On revenue models, Jain is bullish on micropayments. “Pay-per-episode or micropayment and subscriptions are strong revenue avenues. Ads will exist but will be a minority initially. Sustainable economics depend on retention, driven by content freshness and velocity.”

AI is also Activating India’s Massive Content Archives

Some startups are using AI to unlock entire libraries of existing content.

“Our latest offering takes long-form dramas and converts them into microdramas for social platforms,” says Suparna Singh, CEO and co-founder of Frammer AI, whose company works with large entertainment networks. “If the input is a one-hour episode, our AI automatically converts it into around ten standalone one-minute vertical episodes.”

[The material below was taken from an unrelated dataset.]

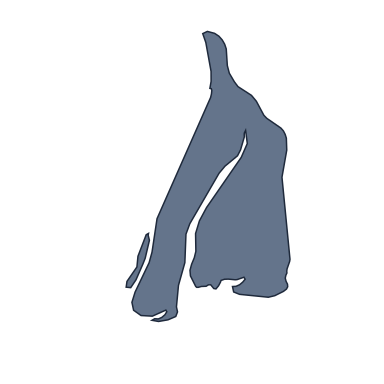 Bến Tre, Equal Earth projection, rotated 60°
{"feature_id": "VNM-504", "entity_name": "Bến Tre", "entity_type": "Province", "adm_level": 1, "iso_a3": "VNM", "parent_name": "Vietnam", "parent_adm1": "", "projection": "equal_earth", "projection_center": [106.493, 10.078], "detail": "fine", "context": "isolated", "style": "filled", "palette": "slate", "viewbox_px": 384, "rotation_deg": 60, "n_neighbors": 0, "source": "natural_earth", "source_scale": "10m", "svg_char_len": 1631}
<svg xmlns="http://www.w3.org/2000/svg" viewBox="0 0 384 384"><g transform="rotate(60 192 192)"><path d="M206.2,91.6L224.2,106.7L299.3,140.8L301.0,142.2L306.1,148.1L307.9,149.5L309.6,150.3L311.0,152.3L313.2,154.3L316.4,155.2L319.6,155.4L321.9,156.5L323.3,158.7L323.8,162.5L323.2,172.1L321.3,178.5L304.4,202.0L299.4,205.9L294.1,204.2L295.7,201.0L296.1,197.1L295.4,193.1L294.1,189.6L291.8,189.6L290.4,196.8L289.6,198.5L285.6,204.1L283.8,207.5L283.1,211.1L284.3,212.4L286.5,215.9L287.9,219.7L286.5,221.4L281.7,222.2L280.6,224.2L280.7,226.9L278.5,231.1L277.7,234.2L276.9,235.6L275.6,236.0L263.9,235.3L258.8,232.9L254.4,228.5L250.1,222.9L245.3,218.3L229.8,209.7L220.7,200.0L212.7,187.1L186.6,132.0L177.7,119.9L165.5,114.8L167.1,117.2L168.8,118.3L170.4,119.1L179.8,128.9L183.4,134.5L186.1,150.5L189.3,159.2L218.4,209.8L225.5,218.3L249.6,233.5L266.1,250.4L283.7,262.9L288.6,264.5L291.7,268.3L290.7,276.7L287.4,285.7L283.1,290.8L283.1,287.7L285.1,284.6L285.5,280.8L284.8,276.9L283.1,273.7L281.2,273.7L279.7,288.4L273.5,297.9L265.2,301.7L257.5,299.2L250.2,291.3L231.8,264.5L224.1,256.7L197.6,235.6L119.5,128.7L116.9,126.2L114.0,124.1L112.2,123.6L111.2,124.7L105.7,120.1L97.1,115.2L69.5,105.3L60.2,103.5L60.6,98.4L65.9,93.1L70.5,90.8L75.4,89.8L80.3,89.8L85.2,90.8L100.2,98.2L107.8,100.3L117.8,100.2L123.7,99.5L138.0,92.2L145.6,90.9L161.5,91.4L165.6,90.4L181.2,83.0L184.9,82.3L188.7,82.5L192.6,83.4L203.1,89.0L206.2,91.6ZM229.8,270.5L240.1,284.5L244.2,292.9L241.5,296.6L236.9,293.0L229.4,277.2L220.6,270.9L206.1,253.0L206.1,250.4L207.6,251.6L212.5,253.0L226.0,265.7L229.8,270.5Z" fill="#64748b" stroke="#1e293b" stroke-width="1.5"/></g></svg>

This is not mere clipping. “We are editing it. Archival content is being activated. Networks have 40 to 50,000 hours of old dramas that can’t be streamed linearly anymore. Converting them into vertical microdramas allows them to find a new audience cost-efficiently,” she adds.

On AI-generated actors, Suparna says acceptance will depend on quality. “Generative models are improving rapidly. Already many ad films are entirely AI-generated and you can’t tell unless you look very closely.”

Writers Are Using AI to Keep Up with Production Velocity

Scriptwriters say AI is becoming unavoidable because of brutal turnaround times. “I use AI while writing scripts because it’s faster,” says writer Sohini Mukherjee. “When I have to submit scripts for 60 or 45 episodes in just three days, manually it’s impossible. I use AI for speed, then I edit the output and humanise it, because AI does not write like a human.”

She adds that AI is good for speed but cannot mimic lived experience. “AI only has information. It doesn’t have emotion.”

Can Microdramas Become Mainstream Entertainment?

Most creators believe the category will grow without cannibalising TV or OTT.

“Every format has its own audience,” Mukherjee says. “People who watch web series will keep watching web series. People who like TV will watch TV. Microdramas will also have their own consistent audience.”

Investors agree that microdrama has mass potential.

“The market will support multiple players, and over time consolidation might lead to a handful of winners,” Jain says.

Across founders, writers and investors, one theme stands out: AI is not just a tool for microdrama, it is the infrastructure on which the entire category is being built.

Where large OTT players are still experimenting with vertical dramas, microdrama platforms argue that their AI-first models give them a competitive advantage in speed, cost, and creative flexibility. Or as Dashverse puts it, “While they are dipping their toes in the water, we are building the entire ocean.”